As those close to me may know, my youngest daughter Zoey has been sick after sick since about 11 months of age when she caught RSV, Covid, and Influenza within a 3-week period around Christmas 2024.
Things seemed to be going well other than the frequent cold or tummy bug, but nothing major that concerned us. Then, at the end of April 2025, she started to have recurrent episodes of loose/watery diarrhea that soon turned to a pale yellow color but was still abnormal for her.
I ended up taking her to a local pediatrician who only focused on her diarrhea and dismissed my concerns about her weight gain, muscle tone, energy levels, and appetite. He spoke a quote I will never forget, “If I had diarrhea every day, I’d be losing weight too.”
This was an ongoing battle, and even though he dismissed us, I took her back for follow-ups to show him that his recommendations were not helping and there’s something else going on. This doctor saw her a total of, I believe, 4 times, with little to no help.

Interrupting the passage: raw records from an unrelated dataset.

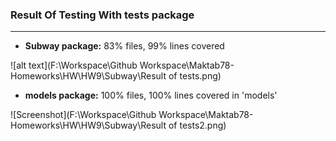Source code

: ### Result Of Testing With tests package

---
+ __Subway package:__ 83% files, 99% lines covered

![alt text](F:\Workspace\Github Workspace\Maktab78-Homeworks\HW\HW9\Subway\Result of tests.png)

+ __models package:__ 100% files, 100% lines covered in 'models'

[//]: # (![alt text]&#40;F:\Workspace\Github Workspace\Maktab78-Homeworks\HW\HW9\Subway\Result of tests2.png&#41;)


![Screenshot](F:\Workspace\Github Workspace\Maktab78-Homeworks\HW\HW9\Subway\Result of tests2.png)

Then, on June 4th, I called her primary care office to get a second opinion and saw a provider who had seen her frequently before and actually listens. This provider WAS concerned about all of her symptoms and not just one. We did labs, and she contacted a pediatric GI from out of state to discuss Zoey’s symptoms. The pediatric GI told the provider to have us come to UW Madison Children’s Hospital for further work-up, which was very scary.
My boyfriend and I then packed all 4 kids’ bags of clothes, took the older 3 to grandma’s house, and we headed an hour away with Zoey.
Once we got to the hospital, we checked into the pediatric ER and then got admitted on June 4th, 2025, where we are still hospitalized as of today. Our discharge is currently ‘to be determined.’
The lab work Zoey had showed her liver enzymes to be elevated, her lactate to be very high, and some other abnormal testing.
We have had many different departments evaluate Zoey, including GI, Genetics, Nutrition, Physical Therapy, Occupational Therapy, Neurology, Neuromuscular Neurology, and probably a few more, but it’s all starting to blur together.
All the different evaluations helped the large team of providers discuss and create a plan of testing, which is where we are now. We have so many lab tests outstanding that we are waiting on results, but the main things that they are thinking are:
- a metabolic disorder including mitochondrial disorder
- ethylmalonic encephalopathy
- lysinuric protein intolerance
- CDG1b
- GSD1b
All of the above sound very scary, very rare, and Google is not a friend of mine. We have been struggling with the unknowns emotionally, mentally, and physically and are trying to take things one step at a time, but it is hard.
Dustin and I both want to be there for our baby during this time, which will cause financial strain on our income.
I’m not normally one to ask for help, but I’m at that point and would appreciate anything.
These funds will help with gas money, utility/bill expenses, food, and whatever medical expenses may arise with what’s to come.
Thank you for taking the time to read and please send good thoughts, love, and prayers to our family during this difficult time.